Current studies have demonstrated that the NF-κB pathway is widely involved in the occurrence and development of OA by modulating pro-inflammatory factors[37, 38]. Activation of the NF-κB pathway requires a series of phosphorylations, and eventually the NF-κB dimer (including p65/p50) is transferred to the nucleus and binds to inflammation-related genes, thereby facilitating the translation of pro-inflammatory mediators[37]. MgIG may mitigate the translocation of NF-κB by inhibiting the IKK phosphorylation and IκB-α degradation, thereby inhibiting pro-inflammatory cytokines and mediators in LPS-induced RAW264.7 cells[21]. In our study, MgIG was found to significantly inhibit the activation of NF-κB and reduce inflammation in both the bone marrow cavity and the articular cavity. Although there are still no literature reports of MgIG delaying OA progression by inhibiting NF-κB, glycyrrhizic acid can exert anti-inflammatory and cartilage protection effects through the NF-κB pathway[39]. Moreover, our results suggest that MgIG may down-regulate pro-inflammatory factor expression in the bone marrow cavity by inhibiting the NF-κB pathway, leading to up-regulation of cartilage-associated gene expression of BM-MSCs, which is partially consistent with the study by Wehling et al. [29]. Taken together, these results revealed that intra-bone marrow injection of MgIG possibly exerts anti-inflammatory and promotes cartilage repair by inhibiting the activation of the NF-κB pathway, thereby delaying OA progression.

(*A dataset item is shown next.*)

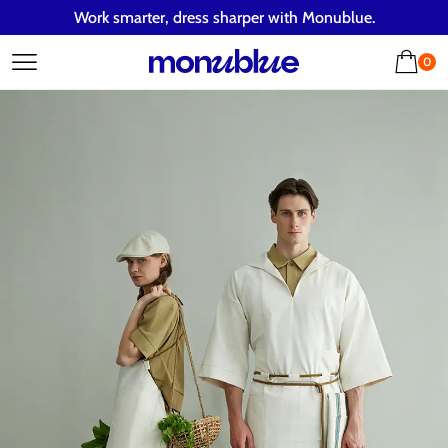
Work smarter, dress sharper with Monublue.
0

Although intra-bone marrow injection of MgIG does alleviate the progression of OA, our study has some limitations. First, tracing techniques were used to further verify that intra-bone marrow injection of MgIG can lead to the transfer of cells or proteins to the articular cavity. Secondly, other OP-related indicators need to be detected, such as bone density. Finally, we will design a sustained-release drug carrier for bone marrow drug delivery.

Conclusions

In the ACLT-induced rabbit OA model, the expressions of pro-inflammatory inflammatory factors in the bone marrow cavity and the articular cavity were elevated and positively correlated with the expression of TRAP-5b and CTX-II in the blood. Our results demonstrated intra-bone marrow injection of MgIG to possibly inhibit the activation of the NF-κB pathway to resist the intra-medullary and intra-articular inflammation in the OA progression, thereby promoting the cartilage differentiation capacity of BM-MSCs, which in turn facilitates the recovery of cartilage injury. Therefore, intra-bone marrow injection of MgIG may be a novel therapy for treating OA.